Anyway my origional order was placed on Feb. 9th, now he had to reschedule the install for April 18th. He told me that the warehouse was currently out of stock on the receiver but "HOPEFULLY" they would have one in stock to ship to me before this install date. He apologized a number of times for the delay and that noone had called me to reschedule. I voiced my discontent over all of this and asked if they could at least credit my account for the wait and my trouble of taking off work early etc. After being on hold for another several minutes he came back and said since there was no discrepency in billing he could not post any kind of credit. I told him that was not acceptable and he said his hands were tied and that was all he could do. (BTW what is the administrative email address again? I plan to email them maybe they can help.)

Needless to say I am really angry with E* right now and I needed to vent.  I have been a very happy E* customer for a year and a half (even after owning an 811) but this really ticks me off!  

I read other peoples horror stories about 622 orders/installs but I thought these were isolates incidents and it wouldn't happen to me.

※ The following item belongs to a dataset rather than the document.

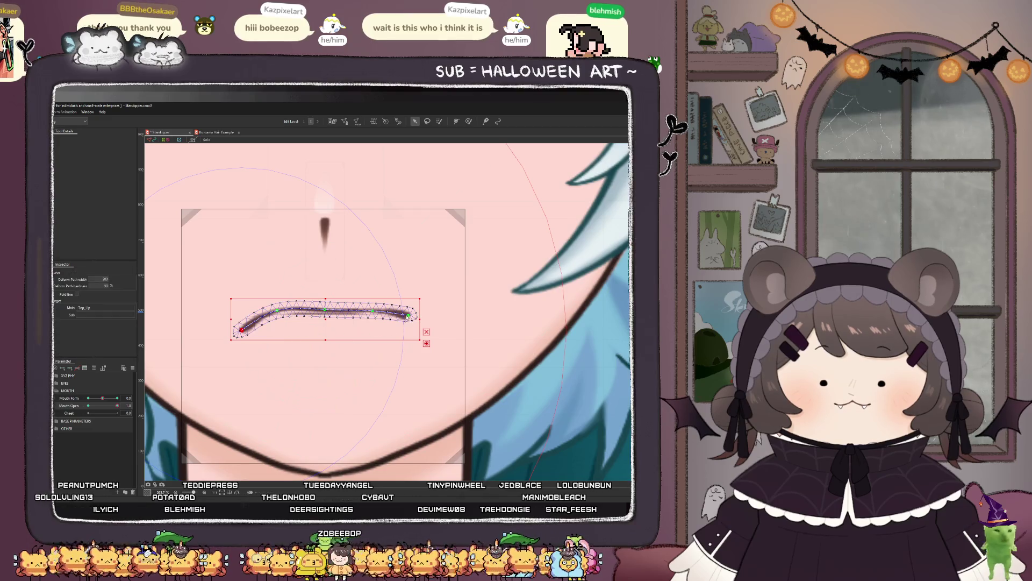
drag(408, 317, 407, 333)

IT DID!       


Thanks, I guess I just really needed to get that off my chest.........


----------



## yellowcanary73 (Mar 6, 2006)

Greg L said:


> My 622/Dish1000 installation was schedueled for today between 12:00 and 5:00. I took off work a little early, came home, and waited in anticipation by the front door. Well 5:00 came and went . . . NO INSTALLER.
> 
> So I called cust. serv. (tech support actually) and he said my order was cancelled and he did not know why. After being on hold for some time he came back and said it was because there was a shortage of 622's and they could not send mine out because they were out of stock. I told him that the rep that I had spoken with when I ordered told me that the installer would bring it out (after reading several posts here I asked when I placed my order). I asked them a couple of times actually and the rep (one of the ones who doesn't speak english very clearly) assured me that it is NOT shipped to me. The tech support rep today said right now all 622's are being shipped directly to the customer for upgrades, and he doesn't know why they told me the installer would have it.
> 
> ...


I agree it is a very poor run company as of now and they seem not to care about fixing it.Just more excuses just like all companys do after they get a foot hold once they get millions on board who cares about one person.


----------



## JM Anthony (Nov 16, 2003)

I think E* has become very indifferent when it comes to customer service. In the early years, this was one of their strong suits, but no longer. I've been with these guys for the better part of a decade and I'm biding my time. I will not pay for another h/w upgrade until they get their "stuff" together.

John


----------



## John Ashman (Feb 2, 2006)

My receiver was ordered (and paid) on Feb 2 and I call them about every two days to ask where my receiver is. They say it will be here before my [3rd] install date. But I did manage to fight my way to a full month's credit after getting three levels up the food chain. It's the least they could do for lying to me several times and refusing to make it right by getting me back into the queue. It's a shame to see this from a company that use to be head and shoulders above Directv in service.


----------



## dishhog (Mar 12, 2006)

Sorry to hear about your experience. I put the odds at 3:1 that you'll get an E* customer service rep that will actually be helpful. I went through one in Virginia and one in Tulsa today. I struck up a regional conversation with the Tulsa guy and he seemed to go the extra mile for me to get my 622 up and running.

Good luck


----------



## Greg L (Feb 3, 2006)

Does anyone know the trick to getting a response when I email [email protected]. I emailed a couple of days ago and have no response. I hear of people getting a response on these boards all of the time... what is the secret?


----------



## Rob Glasser (Feb 22, 2005)

Personally, when I haven't gotten a response after a few days or a week, depending how anxious I am, I simply e-mail them again, adding, something like "I sent this messasge in on xx/xx/xxxx, but have not heard back. Just wanted to touch base and make sure my message was received and was hoping that someone could assist me with this issue/answer this question"


----------



## tomcrown1 (Jan 16, 2006)

Greg L said:


> Does anyone know the trick to getting a response when I email [email protected]. I emailed a couple of days ago and have no response. I hear of people getting a response on these boards all of the time... what is the secret?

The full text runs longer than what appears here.